The idea that inequality emerges with civilization is often attributed to Jean Jacques Rousseau. But today it is simply an accepted fact. Yet David Graeber and David Wengrow argue that archaeological evidence shows that the rise of urbanization did not inevitably lead to hierarchical and unequal societies. In an essay related to their new book The Dawn of Everything, Graeber and Wengrow write:
We want to offer an entirely different account of human history. We believe that much of what has been discovered in the last few decades, by archaeologists and others in kindred disciplines, cuts against the conventional wisdom propounded by modern “big history” writers. What this new evidence shows is that a surprising number of the world’s earliest cities were organized along robustly egalitarian lines. In some regions, we now know, urban populations governed themselves for centuries without any indication of the temples and palaces that would later emerge; in others, temples and palaces never emerged at all, and there is simply no evidence of a class of administrators or any other sort of ruling stratum.
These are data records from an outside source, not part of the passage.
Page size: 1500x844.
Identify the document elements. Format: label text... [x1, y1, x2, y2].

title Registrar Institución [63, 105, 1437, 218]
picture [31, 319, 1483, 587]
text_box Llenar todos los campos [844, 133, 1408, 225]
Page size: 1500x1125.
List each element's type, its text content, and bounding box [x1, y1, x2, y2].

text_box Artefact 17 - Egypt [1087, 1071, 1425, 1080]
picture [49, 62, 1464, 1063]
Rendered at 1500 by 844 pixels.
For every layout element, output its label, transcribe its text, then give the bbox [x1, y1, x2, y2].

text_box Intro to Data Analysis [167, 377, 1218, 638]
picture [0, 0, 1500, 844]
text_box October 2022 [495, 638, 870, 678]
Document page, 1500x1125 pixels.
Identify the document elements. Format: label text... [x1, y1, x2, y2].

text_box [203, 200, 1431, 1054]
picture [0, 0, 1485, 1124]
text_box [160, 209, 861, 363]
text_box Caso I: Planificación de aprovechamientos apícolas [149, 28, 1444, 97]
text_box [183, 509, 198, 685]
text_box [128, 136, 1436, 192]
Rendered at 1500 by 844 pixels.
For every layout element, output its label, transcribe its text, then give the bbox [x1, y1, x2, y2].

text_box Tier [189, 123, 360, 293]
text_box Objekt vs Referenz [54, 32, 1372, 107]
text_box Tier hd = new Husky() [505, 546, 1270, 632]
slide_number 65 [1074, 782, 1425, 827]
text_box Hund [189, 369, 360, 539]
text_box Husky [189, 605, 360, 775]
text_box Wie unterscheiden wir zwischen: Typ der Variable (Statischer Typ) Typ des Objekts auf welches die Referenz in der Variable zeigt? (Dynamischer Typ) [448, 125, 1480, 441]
It would seem that the mere fact of urban life does not, necessarily, imply any particular form of political organization, and never did. Far from resigning us to inequality, the new picture that is now emerging of humanity’s deep past may open our eyes to egalitarian possibilities we otherwise would have never considered….
Almost everywhere, in these early cities, we find grand, self-conscious statements of civic unity, the arrangement of built spaces in harmonious and often beautiful patterns, clearly reflecting some kind of planning at the municipal scale. Where we do have written sources (ancient Mesopotamia, for example), we find large groups of citizens referring to themselves simply as “the people” of a given city (or often its “sons”), united by devotion to its founding ancestors, its gods or heroes, its civic infrastructure and ritual calendar. In China’s Shandong Province, urban settlements were present over a thousand years before the earliest known royal dynasties, and similar findings have emerged from the Maya lowlands, where ceremonial centers of truly enormous size — so far, presenting no evidence of monarchy or stratification — can now be dated back as far as 1000 B.C., long before the rise of Classic Maya kings and dynasties.
What held these early experiments in urbanization together, if not kings, soldiers, and bureaucrats? For answers, we might turn to some other surprising discoveries on the interior grasslands of eastern Europe, north of the Black Sea, where archaeologists have found cities, just as large and ancient as those of Mesopotamia. The earliest date back to around 4100 B.C. While Mesopotamian cities, in what are now the lands of Syria and Iraq, took form initially around temples, and later also royal palaces, the prehistoric cities of Ukraine and Moldova were startling experiments in decentralized urbanization. These sites were planned on the image of a great circle — or series of circles — of houses, with nobody first, nobody last, divided into districts with assembly buildings for public meetings.